CPU’s the Universe and Everything

The image from an interesting article on the ultimate in cloud computing. Hubble image of the asymptotic giant branch star U Camelopardalis. This star, nearing the end of its life, is losing mass as it coughs out shells of gas. Credit: ESA/Hubble, NASA and H. Olofsson (Onsala Space Observatory).

Seems like there must have been a mash up of astrophysics/cosmology/cybernetics a couple of weeks ago there have been a series of articles about computers and the universe. One series pointing out that once could conceive of using the AGB stars in their ‘dusting mode’ (above) as a computing engine.

But on the other side there have been a couple of articles that touch on the metaphysical (philosophical basis of reality) concept that we and our universe, are one vast simulation.

…Oxford philosopher Nick Bostrom’s philosophical thought experiment that the universe is a computer simulation. If that were true, then fundamental physical laws should reveal that the universe consists of individual chunks of space-time, like pixels in a video game. “If we live in a simulation, our world has to be discrete,”….

From: New machine learning theory raises questions about nature of science

….a discrete field theory, which views the universe as composed of individual bits and differs from the theories that people normally create. While scientists typically devise overarching concepts of how the physical world behaves, computers just assemble a collection of data points…..

From: New machine learning theory raises questions about nature of science

…A novel computer algorithm, or set of rules, that accurately predicts the orbits of planets in the solar system….

… devised by a scientist at the U.S. Department of Energy’s (DOE) Princeton Plasma Physics Laboratory (PPPL), applies machine learning, the form of artificial intelligence (AI) that learns from experience, to develop the predictions.

Qin (pronounced Chin) created a computer program into which he fed data from past observations of the orbits of Mercury, Venus, Earth, Mars, Jupiter, and the dwarf planet Ceres. This program, along with an additional program known as a ‘serving algorithm,’ then made accurate predictions of the orbits of other planets in the solar system without using Newton’s laws of motion and gravitation. “Essentially, I bypassed all the fundamental ingredients of physics. I go directly from data to data,” Qin said. “There is no law of physics in the middle…

…”Usually in physics, you make observations, create a theory based on those observations, and then use that theory to predict new observations,” said PPPL physicist Hong Qin, author of a paper detailing the concept in Scientific Reports. “What I’m doing is replacing this process with a type of black box that can produce accurate predictions without using a traditional theory or law.”…

From: New machine learning theory raises questions about nature of science

Ok so now I am going to go a bit sideways and you may want to just go on about your internet day. But while I laude Qin and his team I have a bit of an issue with what he claims re the basis is Philosophy. Not the claim that the discrete field theory sparked his concept exploration. But that the actual system he developed has anything to say about that metaphysical theory.

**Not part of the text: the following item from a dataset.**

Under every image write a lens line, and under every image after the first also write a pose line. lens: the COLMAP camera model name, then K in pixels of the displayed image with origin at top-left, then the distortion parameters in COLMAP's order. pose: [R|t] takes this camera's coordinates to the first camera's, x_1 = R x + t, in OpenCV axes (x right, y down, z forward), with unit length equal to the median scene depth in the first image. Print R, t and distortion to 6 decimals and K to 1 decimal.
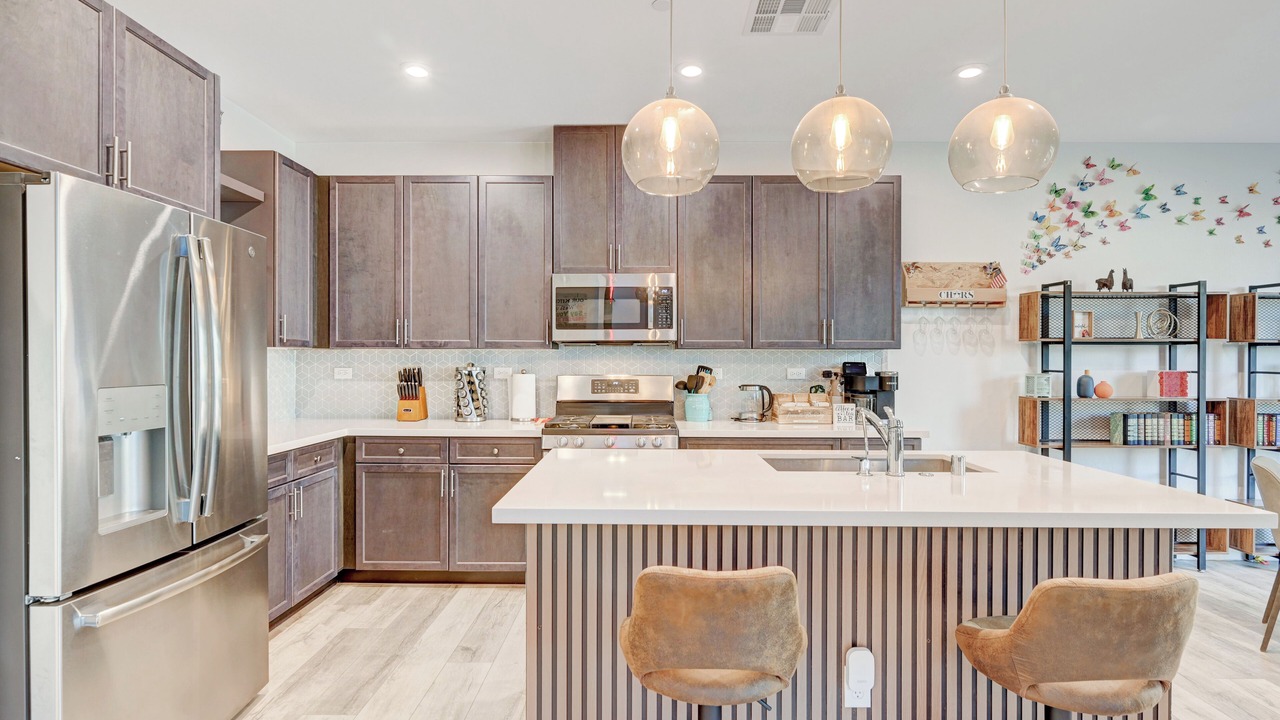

Taking nothing away from the team what I see seems like a straightforward application of machine learning. In fact a relatively simple one though I would laude the whole idea of applying it to physics in general. A very interesting though, like many interesting insights, oddly obvious is retrospect. (Sorry for the repeated Though clauses…I absolutely see this as fascinating insight…and possibly extremely important…it just seems like D’oh in retrospect.)

As physics is very much aligned with mathematics (I think because the discovery of each was feedback on the other) and mathematics and cybernetics are also deeply intwined it should come as no surprise that computer systems designed to create black box solutions, when fed the right kind of data, will create a black box model of physical phenomena.

The output of science are tools that allow us to predict finite things about the universe we live in, repeatably and accurately. These tools are often used by engineers to enable technologyy that make life better for everyone.

But in many ways this is an engineers (relatively narrow) viewpoint. To some large degree an engineer does not care why the tool works, only that it does and how accurately. Counter to that, a strength of the theory based + mathematical model approach is that it gives you a tool to link the rest of reality to the ‘discrete’ piece you are working on right now. A jumping off point or a linking point to other theories that allows us to move onto other problems and link the

And/But (you knew it was coming) i wonder if this has anything to do with discrete field theory per se. Maybe if the learning algorithm used had that in it this would show something of that nature, but otherwise I do not see this as showing anything in particular other than the ability of learning systems which are in some sense continuous not discrete systems to develop predictive models directly from the data (as Qin says) rather than through the labor intensive methods of theory extraction and proof that has been the basis for scientific exploration since it first evolved in the Middle Ages.

Again BUT, it has been getting harder to develop these ‘deep’ theories. Look at the colliders and other tools that physicists use these days to probe the depths of our reality. In this world there are many things, like Qin’s next test with Nuclear Fusion, where an engineering model might be much more valuable than a ‘theory of this’ if it can be captured and used in a fraction of the time.

It’s all good, fascinating, wonderful…but let’s not get ahead of ourselves.